A Python sanity check
When the SQL matrix looks off, recompute in scikit-learn and compare. The two should agree exactly on the same threshold and window.
from sklearn.metrics import confusion_matrix, classification_report
tn, fp, fn, tp = confusion_matrix(actual, predicted).ravel()
print(classification_report(actual, predicted))If cells differ by even one, the cause is usually NULL handling — scikit-learn raises on NULL by default, SQL silently drops. The second most likely cause is a threshold mismatch — sklearn defaults to argmax for predict(), but the SQL applied a hard 0.5 cutoff. Reconcile on the same threshold and the same non-null subset.
Related reading
- How to calculate AUC ROC in SQL — when threshold-free ranking quality is the question.
- How to calculate Brier score in SQL — calibration measurement the confusion matrix cannot give you.
- SQL window functions interview questions —
RANK,LAG, and the patterns underneath threshold sweep queries.
If you want to drill SQL like this every day, NAILDD is launching with hundreds of analytics and ML-flavored problems.
FAQ
What threshold should I use to build a confusion matrix?
Start with 0.5 for a sanity check; ship the threshold that matches business cost. A spam filter where false positives erode trust runs at 0.9 or higher; a fraud detector where false negatives cost real dollars runs at 0.2 or lower. The right threshold comes from the precision-recall curve and the cost ratio of FP to FN, not from convention.
How do I read a multi-class confusion matrix with N classes?
The diagonal is correct classifications.

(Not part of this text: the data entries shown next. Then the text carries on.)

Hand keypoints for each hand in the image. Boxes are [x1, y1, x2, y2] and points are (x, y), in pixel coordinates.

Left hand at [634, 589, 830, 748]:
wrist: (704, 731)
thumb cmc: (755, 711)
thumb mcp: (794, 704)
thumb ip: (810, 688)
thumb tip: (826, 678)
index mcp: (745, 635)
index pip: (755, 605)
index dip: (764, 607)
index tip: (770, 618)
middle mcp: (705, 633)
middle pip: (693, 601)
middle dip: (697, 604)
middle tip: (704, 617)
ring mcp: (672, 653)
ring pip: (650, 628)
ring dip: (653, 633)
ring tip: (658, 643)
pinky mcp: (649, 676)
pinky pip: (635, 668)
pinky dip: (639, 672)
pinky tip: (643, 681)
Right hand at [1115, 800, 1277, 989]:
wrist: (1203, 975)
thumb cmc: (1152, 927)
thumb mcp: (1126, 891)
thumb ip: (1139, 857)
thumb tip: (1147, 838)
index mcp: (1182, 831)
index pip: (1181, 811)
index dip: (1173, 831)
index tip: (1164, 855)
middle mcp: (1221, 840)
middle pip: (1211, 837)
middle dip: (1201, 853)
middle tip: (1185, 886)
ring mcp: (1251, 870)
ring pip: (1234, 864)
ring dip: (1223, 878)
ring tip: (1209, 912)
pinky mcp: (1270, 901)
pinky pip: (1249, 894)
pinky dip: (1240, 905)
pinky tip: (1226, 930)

Off-diagonal cells are the confusions that matter. Confusions tend to cluster among semantically similar classes — intents sharing trigger words, product categories overlapping in attributes. The fix is usually a feature engineering pass on the confused pair, not a global hyperparameter tweak.

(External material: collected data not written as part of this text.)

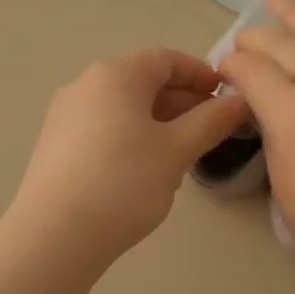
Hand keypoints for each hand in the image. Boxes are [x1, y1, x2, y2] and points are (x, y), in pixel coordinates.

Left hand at [9, 48, 249, 262]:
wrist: (55, 235)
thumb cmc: (124, 182)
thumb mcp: (177, 151)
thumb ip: (212, 121)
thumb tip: (239, 101)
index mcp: (115, 75)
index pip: (166, 59)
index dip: (200, 73)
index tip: (226, 96)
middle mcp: (85, 85)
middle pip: (142, 81)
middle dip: (182, 101)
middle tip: (212, 128)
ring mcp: (65, 116)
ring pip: (123, 107)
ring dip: (159, 121)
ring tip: (183, 152)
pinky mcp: (55, 145)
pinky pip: (103, 128)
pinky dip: (132, 136)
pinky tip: (145, 169)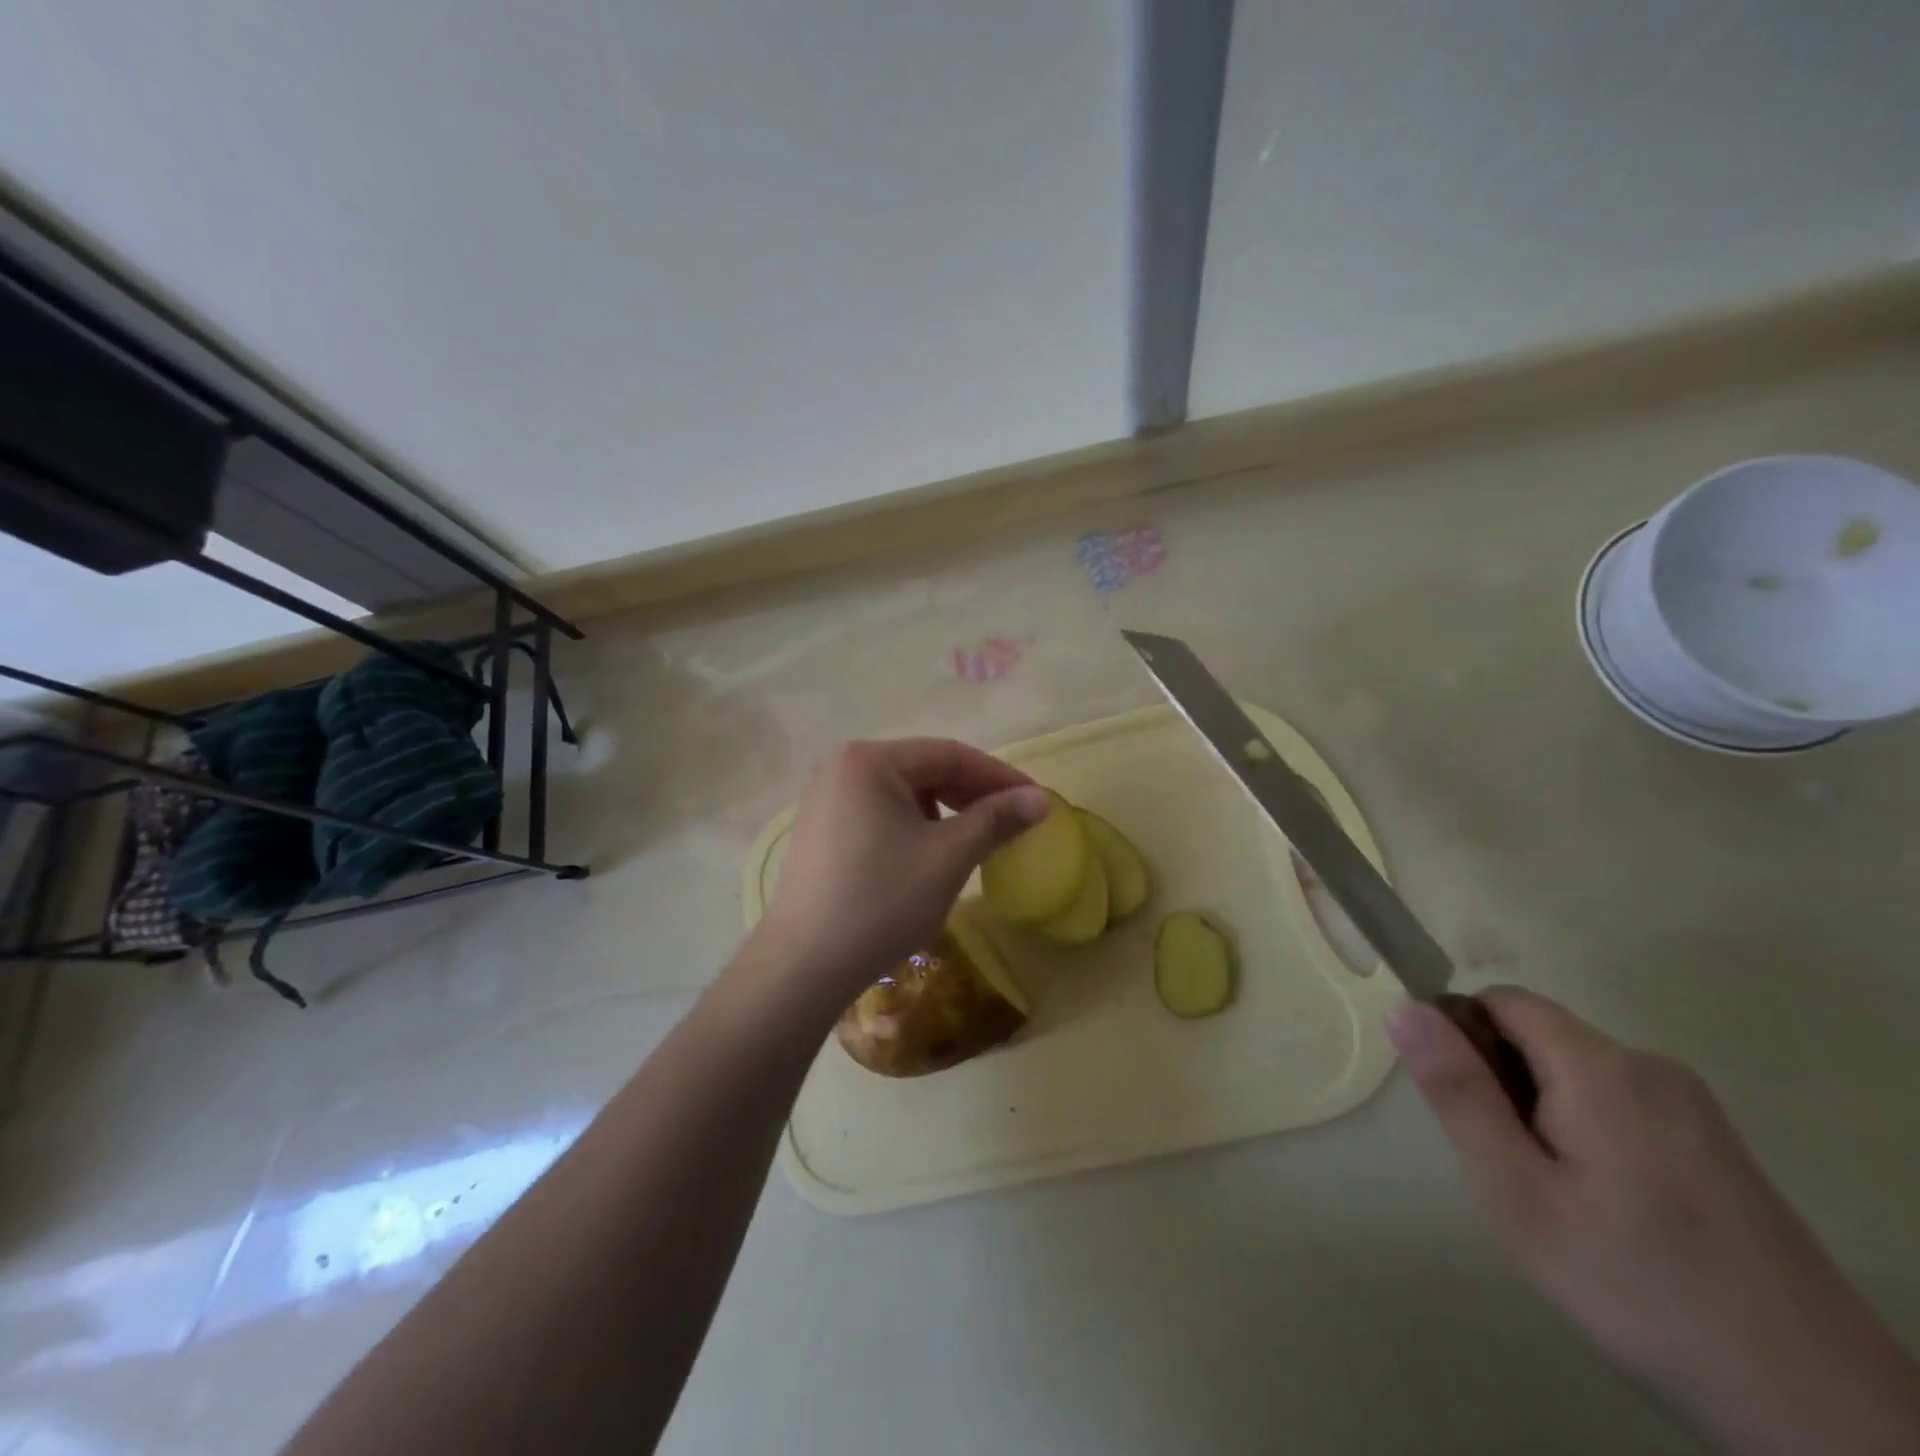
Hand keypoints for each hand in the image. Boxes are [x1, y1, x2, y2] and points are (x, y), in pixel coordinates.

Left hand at [745, 739, 1047, 1009]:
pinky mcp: (823, 829)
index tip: (1038, 800)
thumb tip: (1041, 799)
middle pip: (925, 769)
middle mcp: (842, 766)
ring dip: (947, 812)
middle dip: (973, 795)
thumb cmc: (880, 902)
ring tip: (977, 840)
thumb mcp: (947, 857)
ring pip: (905, 794)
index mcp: (868, 759)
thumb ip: (996, 820)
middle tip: (1014, 821)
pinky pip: (882, 813)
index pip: (949, 754)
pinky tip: (933, 854)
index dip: (999, 777)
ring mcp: (827, 798)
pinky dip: (916, 827)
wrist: (803, 966)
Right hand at [1389, 989, 1919, 1455]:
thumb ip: (1459, 1091)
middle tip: (1509, 1168)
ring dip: (1544, 1112)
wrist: (1816, 1410)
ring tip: (1557, 1198)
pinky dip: (1590, 1134)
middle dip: (1504, 1083)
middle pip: (1541, 1037)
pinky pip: (1622, 1105)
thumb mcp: (1517, 1191)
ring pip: (1578, 1075)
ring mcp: (1695, 1108)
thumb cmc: (1634, 1285)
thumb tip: (1403, 1007)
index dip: (1462, 1034)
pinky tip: (1610, 1211)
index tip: (1460, 1104)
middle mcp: (1651, 1066)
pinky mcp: (1719, 1146)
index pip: (1501, 1000)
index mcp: (1600, 1066)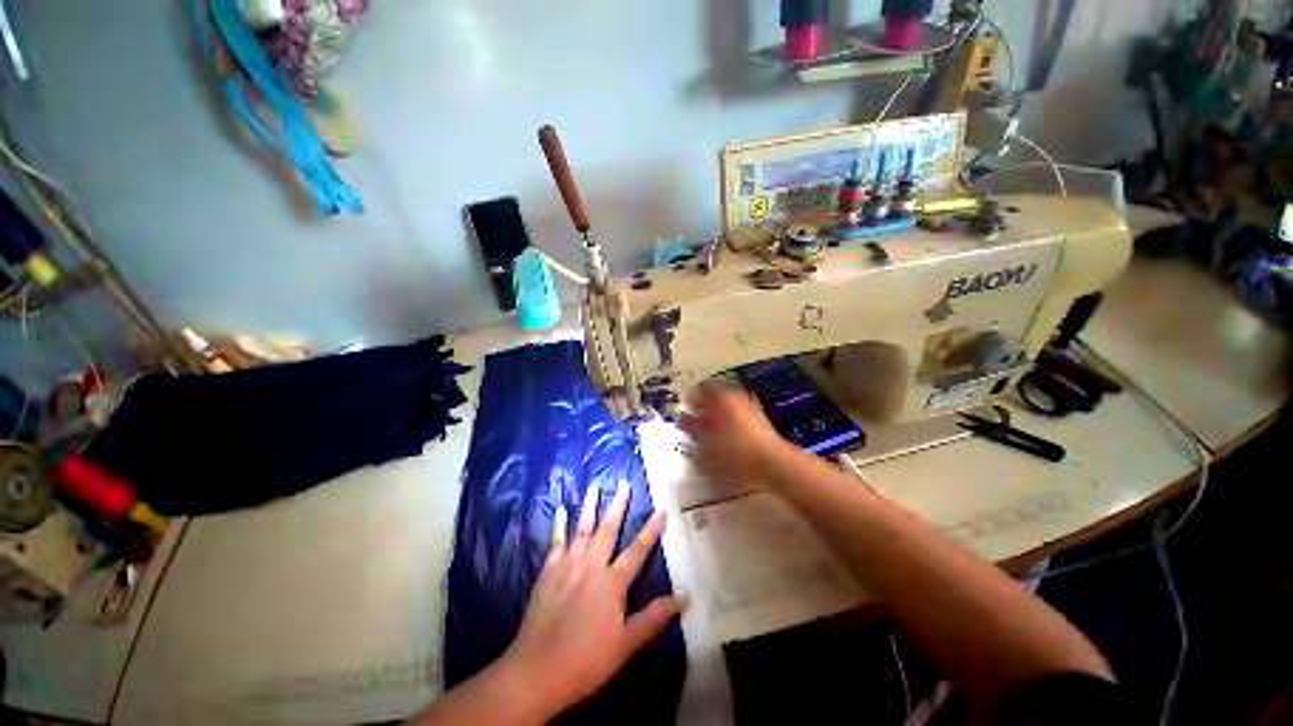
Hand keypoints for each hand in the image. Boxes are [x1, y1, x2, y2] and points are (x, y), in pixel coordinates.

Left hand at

What's the difference between per-class precision and macro precision?
Per-class precision is computed independently for each class — N numbers for N classes. Macro precision is the unweighted mean. Weighted precision is the mean weighted by class support. The three diverge on imbalanced data: per-class for diagnostics, macro when every class matters equally, weighted when business value is proportional to support.
Why is F1 = 2 × precision × recall / (precision + recall)?

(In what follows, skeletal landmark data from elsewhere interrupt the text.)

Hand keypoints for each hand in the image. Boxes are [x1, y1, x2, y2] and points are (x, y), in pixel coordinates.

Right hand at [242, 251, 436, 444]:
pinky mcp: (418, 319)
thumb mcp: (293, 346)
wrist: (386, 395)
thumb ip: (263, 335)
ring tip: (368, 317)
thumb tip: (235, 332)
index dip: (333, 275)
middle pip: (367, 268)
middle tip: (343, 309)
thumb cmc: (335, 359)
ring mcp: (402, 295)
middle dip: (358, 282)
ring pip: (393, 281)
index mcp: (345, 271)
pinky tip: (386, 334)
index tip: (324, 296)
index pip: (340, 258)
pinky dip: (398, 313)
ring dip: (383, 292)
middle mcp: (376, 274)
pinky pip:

F1 is the harmonic mean of precision and recall. The harmonic mean penalizes the smaller value more than the arithmetic mean would — a model with precision 1.0 and recall 0.01 has an arithmetic mean of 0.505 but an F1 of 0.02. The model that catches one fraud out of a thousand is not "good on average," it's broken on recall, and the metric should say so.
When is accuracy the wrong metric to report?
On any dataset with class imbalance — fraud, churn, click-through, medical screening. A 99 percent positive or 1 percent positive class collapses accuracy to "predict the majority." Report the four-cell matrix and the base rate; let the consumer compute the ratios. Accuracy is only honest when classes are roughly balanced and the costs of FP and FN are equal.
Can I compute the confusion matrix on continuous probabilities directly?
No — the four-cell structure is defined on discrete labels. If you have only probabilities, threshold first or use a probability-aware metric. The closest probabilistic analogs are the Brier score (mean squared error of probability versus outcome) and AUC ROC (threshold-free ranking quality). For calibration, a reliability diagram with binned probabilities is the right tool.